CONSEGNA — Trascrivi senza modifiche le righe delle voci comprese tra quella che contiene "class: Magnoliopsida" e quella che contiene "common name: Disc mayweed", includendo entrambe.

DATI FORNITI —
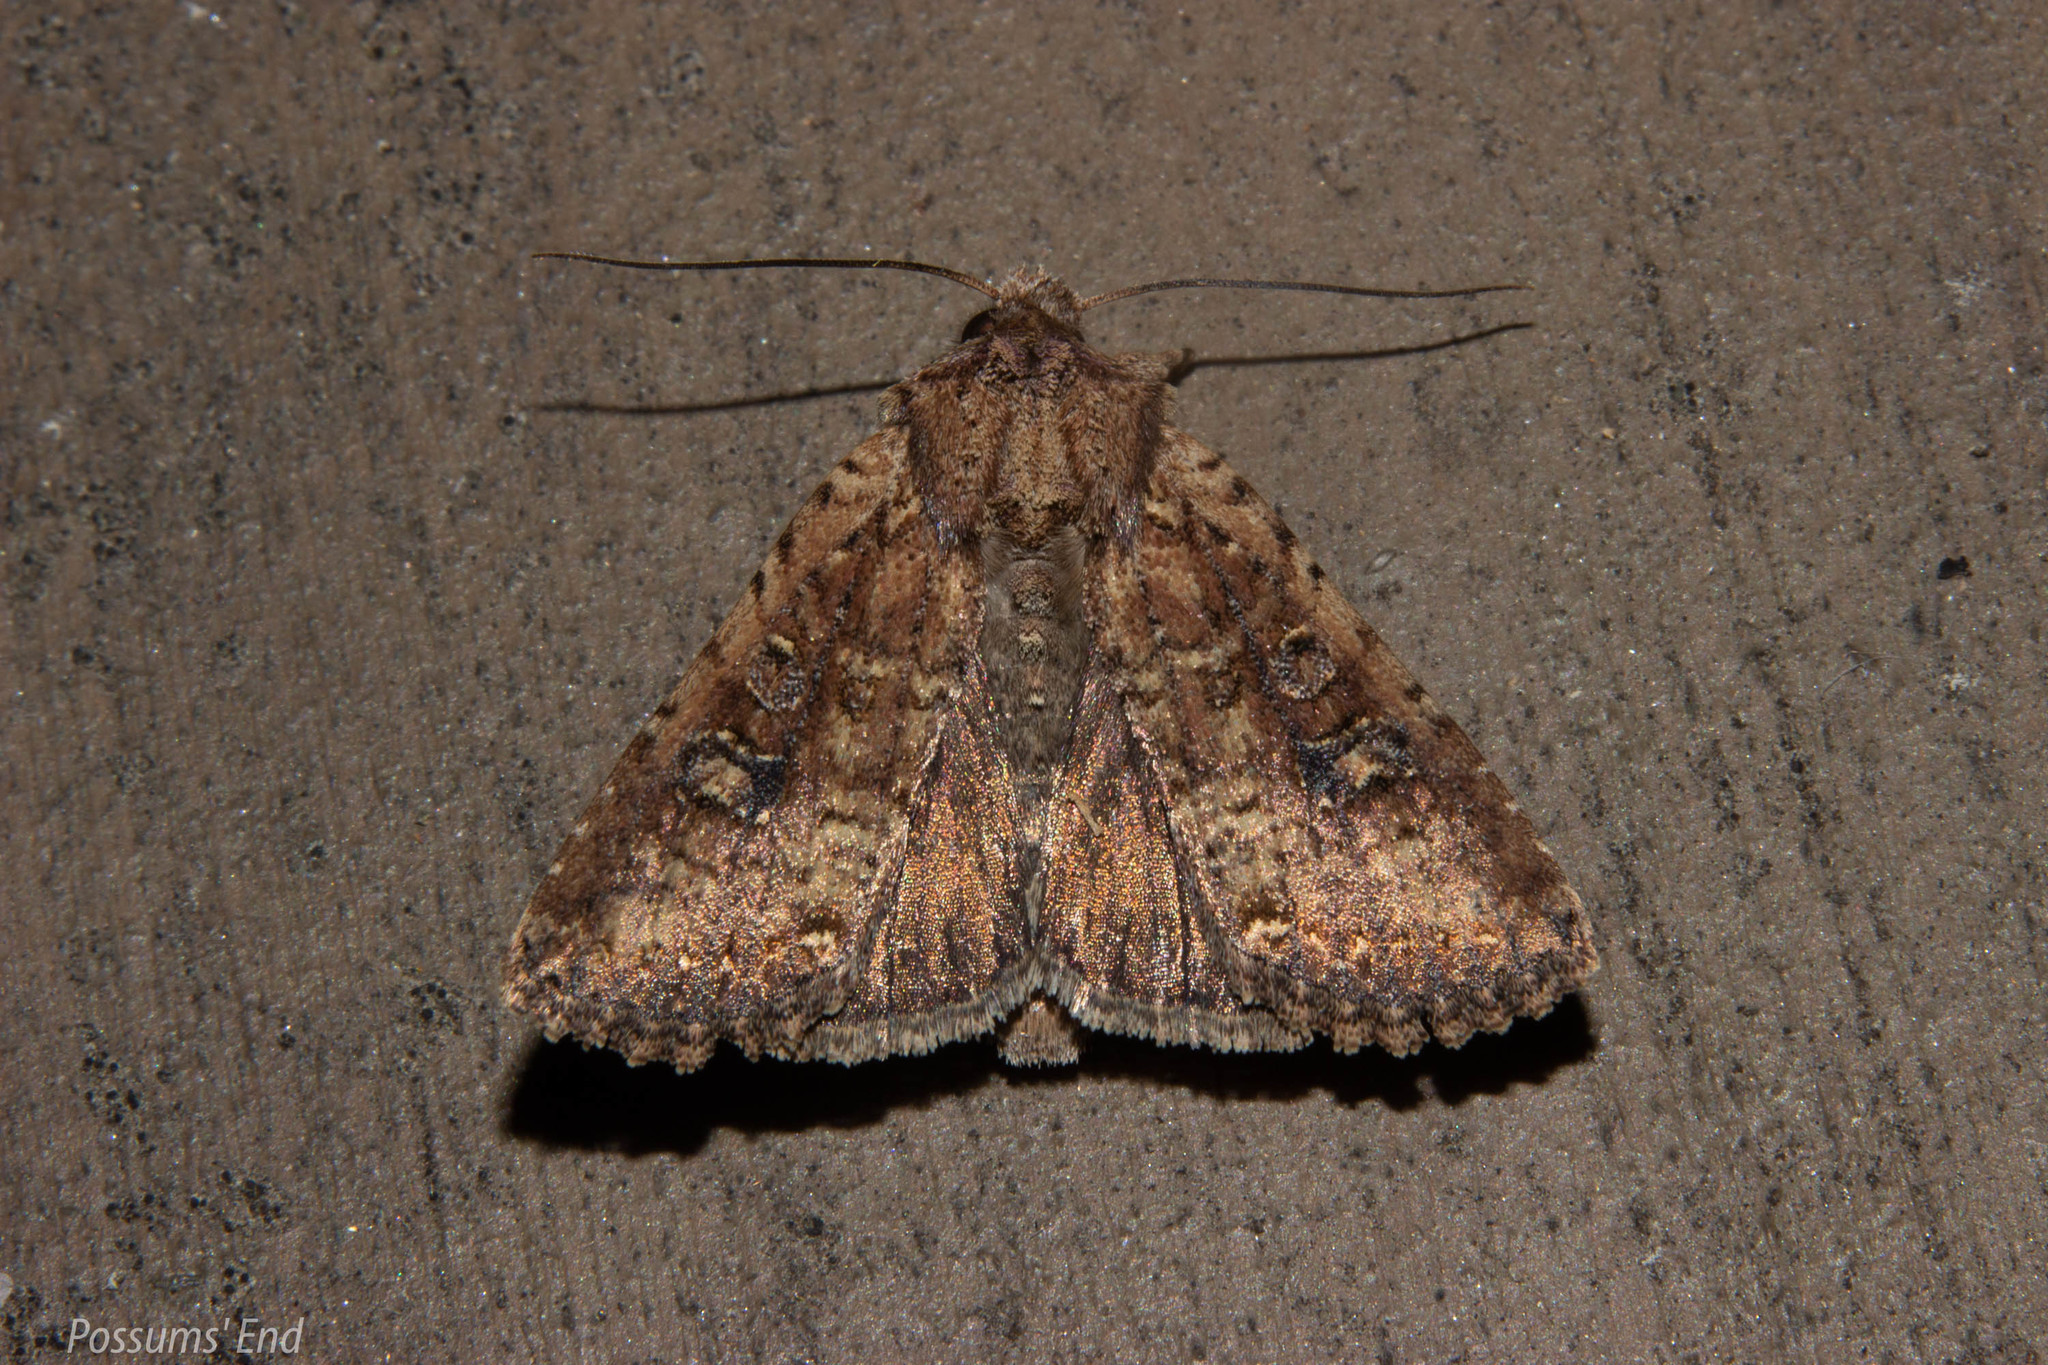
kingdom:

---

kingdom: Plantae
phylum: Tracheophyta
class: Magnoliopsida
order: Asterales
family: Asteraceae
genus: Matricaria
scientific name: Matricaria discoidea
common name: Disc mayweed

RISPOSTA —
class: Magnoliopsida
order: Asterales
family: Asteraceae
genus: Matricaria
scientific name: Matricaria discoidea
common name: Disc mayweed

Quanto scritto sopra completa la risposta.